Estonian Minister Wants Students to Harvest Potatoes
Estonian Minister of Rural Affairs Arvo Aller has proposed school students to assist farmers in agricultural work, during harvest season. But education experts believe a student’s job should be to learn.
According to err.ee news portal, the Minister of Rural Affairs believes that when it’s time to harvest and there is a shortage of workers, no opportunities should be looked down upon. Schoolchildren, among others, might be able to help farmers out.
“High schoolers should have the chance to help out, should have the opportunity to harvest potatoes, cabbages, which provides physical exercise. And as PE classes as such don’t exist anymore, this physical activity is reasonable and necessary for young men,” Aller said.
“We are already taking into account that students have missed valuable materials while learning remotely and must make greater efforts to catch up next year. Sending students to do agricultural work in the middle of the academic year does not match that logic,” Chairman of the Federation of Estonian Student Unions Marcus Ehasoo said.

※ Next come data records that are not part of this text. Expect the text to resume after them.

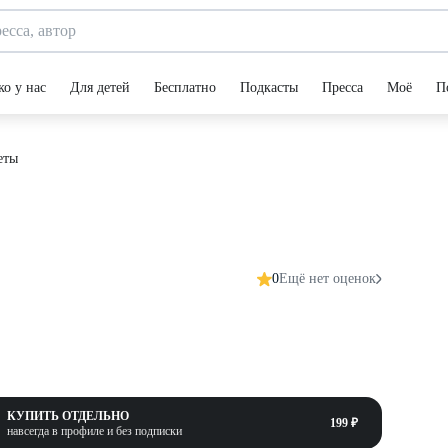
ко у нас
Для детей
Бесплатно
Подкасты
Пресса
Моё
П
еты
0
Ещё нет оценок
КУПИТЬ ОТДЕЛЬНО
199 ₽
навсегда в профиле и без подписки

Mart Laidmets, Secretary General of the Ministry of Education and Research, agrees, saying that during the academic year, students should first and foremost be dedicated to studying. “Of course, it cannot be ruled out that when the crops are rotting away, others have to help farmers out, but I’m not too sure that students should be at the forefront,” Laidmets said.

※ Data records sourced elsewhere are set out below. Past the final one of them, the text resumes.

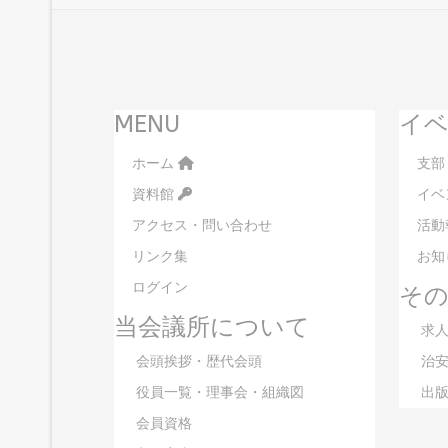
MENU
イベ
ホーム
支部
資料館
イベ
アクセス・問い合わせ
活動
リンク集
お知
ログイン
そ
当会議所について
求人
会頭挨拶・歴代会頭
治安
役員一覧・理事会・組織図
出版
会員資格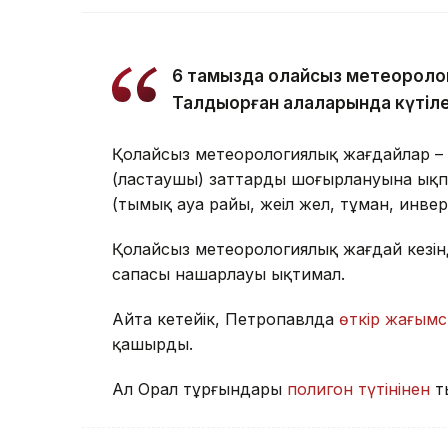
6 тамызда қолайсыз метеороло
Талдықорған қалаларында күтіле
Қолайсыз метеорологиялық жағдайлар – 
(ластаушы) заттардың шоғырлануына ықп
(тымық ауа райы, жеңіл жел, тұман, инве
Қолайсыз метеорологиялық жағдай кезін
сапасы нашарлауы ықтимал.
Айта кетейік, Петропавлда
өткір жағымс
қашырды.
Ал Орал тұрғындары
полигон түтінінен
т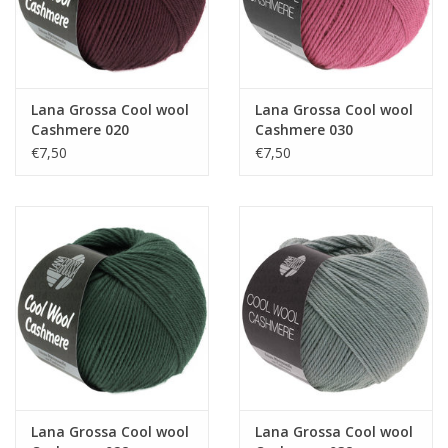
Lana Grossa Cool wool
Lana Grossa Cool wool
Cashmere 020
Cashmere 030
€7,50
€7,50
Lana Grossa Cool wool
Lana Grossa Cool wool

Commenting on Aller’s idea, the Minister of Education and Research Mailis Reps said no separate school holiday would be introduced for students to assist in harvesting potatoes.
“The main activity of our children and young people, of which we are very proud of, is learning. Any other activities, including work, are of course welcome, if it is possible to engage in them in addition to learning. That means that working cannot interfere with learning,” Reps said speaking at a press conference.
It would not be appropriate to give students time off from school for work similarly to, for example, school students working in a collective farm during the Soviet era, Reps said, adding that foreign workforce, which has thus far been widely been employed in the Estonian agricultural sector, cannot be replaced with students.